Council to vote on fate of sales tax referendum
The fate of a referendum on a new one-cent sales tax will be decided on Tuesday night as County Council votes for a third and final time.
If it is approved, the referendum would be on the ballot in November.
If it’s not approved, the measure is dead.
At the last Council meeting in July, about 20 people spoke during public comment, most urging Council members to vote against sending the proposal to a referendum.
In the end, Council voted 5-2 to give second reading to the ordinance.
Council members Bob Anderson and Ron Charlton were the only two “no” votes.

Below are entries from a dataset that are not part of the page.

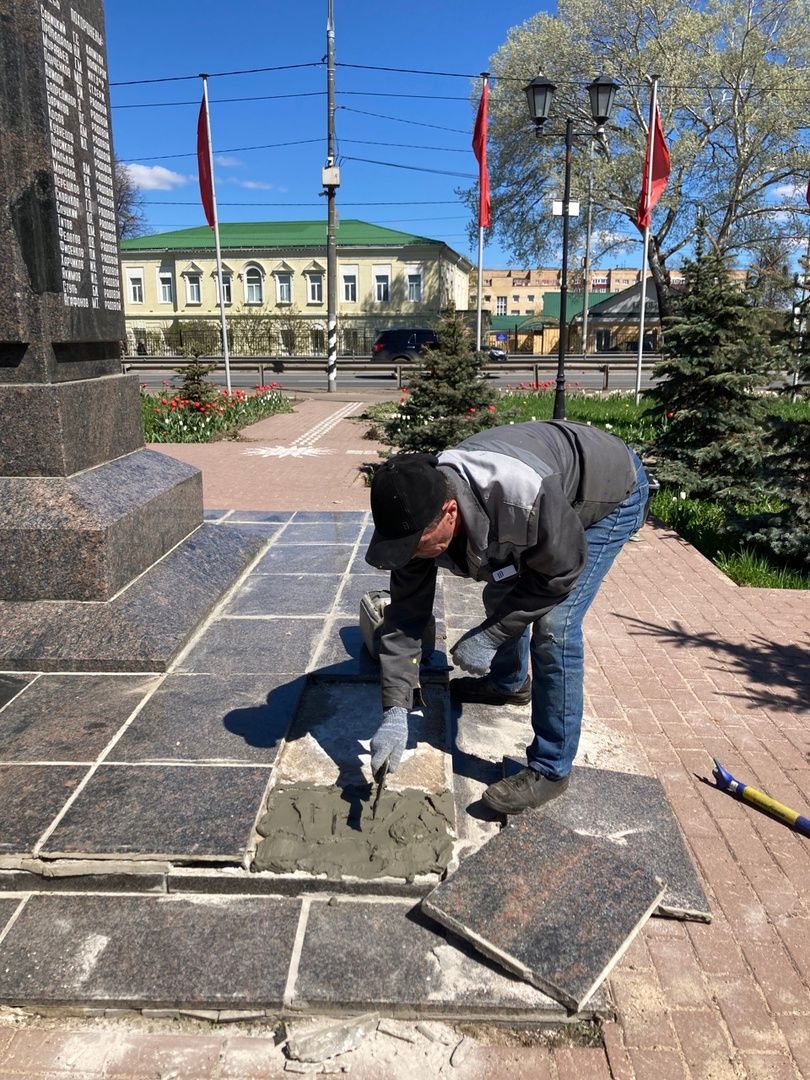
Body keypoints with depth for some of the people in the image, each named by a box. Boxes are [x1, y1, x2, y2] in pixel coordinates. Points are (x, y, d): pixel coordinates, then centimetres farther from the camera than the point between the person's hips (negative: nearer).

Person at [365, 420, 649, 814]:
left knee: (553, 627, -16)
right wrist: (394, 711, -22)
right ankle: (509, 683, 48)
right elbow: (405, 616, -18)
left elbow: (561, 571, -27)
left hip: (611, 491, -6)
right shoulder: (419, 512, -24)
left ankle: (550, 770, -1)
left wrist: (490, 636, -24)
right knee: (500, 595, 17)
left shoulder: (523, 496, -45)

Anderson said he had hoped to trade some property tax for the sales tax. Charlton said he was swayed by the people who spoke in opposition to the proposal.
The county formed a commission to investigate how the money from a new one-cent sales tax would be spent. The commission put together a list of $40 million in projects, including $7.47 million for road improvements; $12.2 million for parks and recreation; $11.31 million for libraries; and $7.3 million for dredging in Georgetown and Murrells Inlet.

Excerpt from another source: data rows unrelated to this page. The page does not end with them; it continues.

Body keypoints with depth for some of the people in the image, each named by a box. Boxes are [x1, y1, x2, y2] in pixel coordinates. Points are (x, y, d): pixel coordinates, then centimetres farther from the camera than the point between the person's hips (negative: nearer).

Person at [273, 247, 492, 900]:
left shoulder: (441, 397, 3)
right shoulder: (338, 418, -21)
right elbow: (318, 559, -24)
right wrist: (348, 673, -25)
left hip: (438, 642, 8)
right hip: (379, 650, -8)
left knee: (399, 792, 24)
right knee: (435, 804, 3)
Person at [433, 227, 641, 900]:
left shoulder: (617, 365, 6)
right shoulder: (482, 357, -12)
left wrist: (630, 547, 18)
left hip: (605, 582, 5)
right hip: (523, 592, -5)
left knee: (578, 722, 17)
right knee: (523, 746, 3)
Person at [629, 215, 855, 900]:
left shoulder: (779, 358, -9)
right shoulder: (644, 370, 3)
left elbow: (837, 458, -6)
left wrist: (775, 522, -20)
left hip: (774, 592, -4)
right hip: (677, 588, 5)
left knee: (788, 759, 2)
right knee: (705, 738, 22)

The new sales tax would have an eight-year lifespan. Another referendum would be needed to extend it.
County Council meets Tuesday at 5:30 p.m. on the second floor of the Old Courthouse at Screven and Prince streets in Georgetown.
Georgetown County Library Director Dwight McInvaill is defending himself against charges that he broke a state law that prohibits the “use of public funds, property, or time” to influence an election or the outcome of a ballot measure.
McInvaill used his county e-mail account to invite Sue Sledz, director of Murrells Inlet 2020, to a “steering committee meeting for leaders in favor of the proposed one-cent sales tax referendum.”
He said he was asked to send the e-mail by Jean Cross, vice chairwoman of the county Library Board.
After McInvaill sent his invitation to Sledz, Waccamaw Neck resident Charlie Luquire sent him an e-mail pointing out that using his county account for that purpose was a violation of state law.
“My intent was not to do anything that was inappropriate,” McInvaill said, “even though I do not believe it was.”
McInvaill spoke to County Administrator Sel Hemingway about his “strong desire to not do something inappropriate,” and said he would not be sending any more e-mails regarding meetings or the sales-tax referendum.